Sydney: When Graham gets home from school, he takes his Victor Reader out of his backpack. He turns on his computer and starts JAWS. He opens Microsoft Word and creates a new document. He turns on his Victor and goes to the “Notes” bookshelf where he pages through until he hears the note for his Spelling words. The Victor Stream reads the spelling word aloud, and spells it for him.
He then types the spelling words on into the Microsoft Word document three times each, and then prints them out to give the assignment to his teacher. He then puts paper into his brailler and brailles his spelling words including any contractions they might contain, three times each (he’s a really good speller!!) He turns this assignment in to his TVI.
He then reads the weekly reading story (the same story all the other kids read in their reading book). He can choose to listen to it on his Victor Stream, or he can read from his braille textbook. We split other assignments between tech devices and braille as well.
WB: It sounds like Graham is doing great, but I’m sure there have been tough times, too.
Sydney: There was a time when I questioned whether we should even teach Graham braille. It seemed we were spending a lot of time to learn it and progress seemed painfully slow. I am now so glad that we took the time to help him learn braille. I am so proud when I hear him read braille, but more importantly, he is proud that he can read, just like all the other kids.
WB: Did you decide to learn braille along with Graham?
Sydney: When Graham was still and infant, his extremely low vision and also the fact that his eye disease is often progressive led me to the decision that he should learn braille whether he had enough vision to use print or not, so I signed up for the beginning braille course from the Hadley School for the Blind.
I should probably point out that sighted people read braille by sight, not by touch. The first course was Grade 1, also known as uncontracted braille. In uncontracted braille, words are spelled out just like in print, using a braille symbol for each letter of the alphabet. I also ordered a Perkins Brailler, I found a used one online for $170… it’s actually the same one Graham still uses at home now.
I completed the Hadley course over a couple of months time. Hadley allows you to work as fast or as slow as needed, so this was a big help with two toddlers to care for. I put labels with Braille all over the house when Graham began to crawl and explore and I helped him to find them and then repeated the words they represented. I also pointed out braille in public places and let him feel any signs or labels I could find. I bought his first books in braille so that he could feel the words I was reading to him, so I guess you could say his education in braille began long before he entered public school at 3 years old.
I began the next Hadley course, Grade 2 (contracted braille), but have not yet finished it. I have learned most of the contractions along with Graham, but I am considering finishing that course as well so I can continue to assist him as he grows.
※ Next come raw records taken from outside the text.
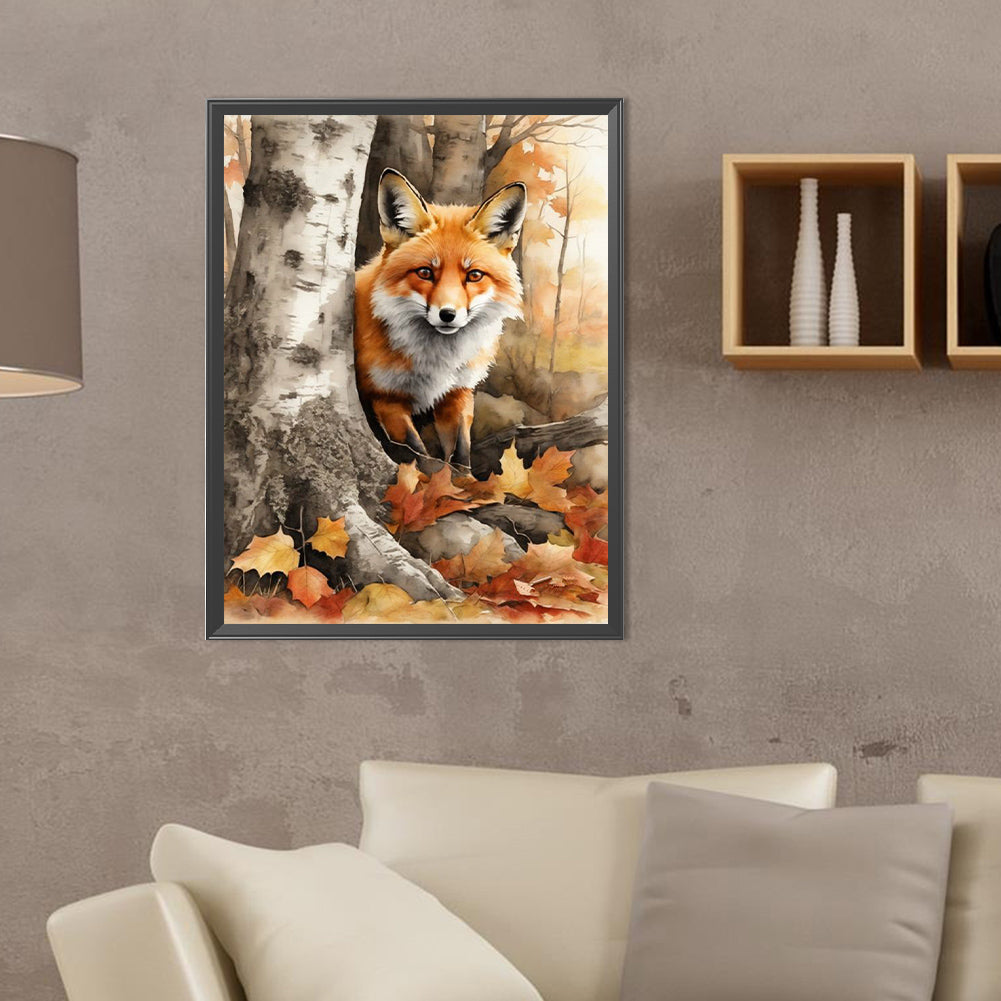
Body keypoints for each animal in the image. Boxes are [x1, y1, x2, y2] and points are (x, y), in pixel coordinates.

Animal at [354, 168, 528, 469]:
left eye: (474, 275)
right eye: (425, 272)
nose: (448, 314)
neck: (438, 362)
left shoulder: (458, 393)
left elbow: (460, 453)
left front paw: (464, 480)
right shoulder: (386, 397)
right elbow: (419, 456)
He also uses the Nemeth Code to do Math, which is a different braille code than literary braille.
WB: If you could give other moms advice about teaching their kids braille, what would it be?
Sydney: If there is one thing I’ve learned along the way, it is that there is no perfect program.
Our biggest problem has been and continues to be: fitting everything into the day and feeling like we’re covering everything that needs to be taught. I’ve decided that isn’t possible!
I’m very sensitive to allowing Graham to be a kid first. If his braille reading speed suffers because I don’t make him read three hours a night, well, so be it. I just want him to learn what he needs to and be happy, so it’s definitely a juggling act!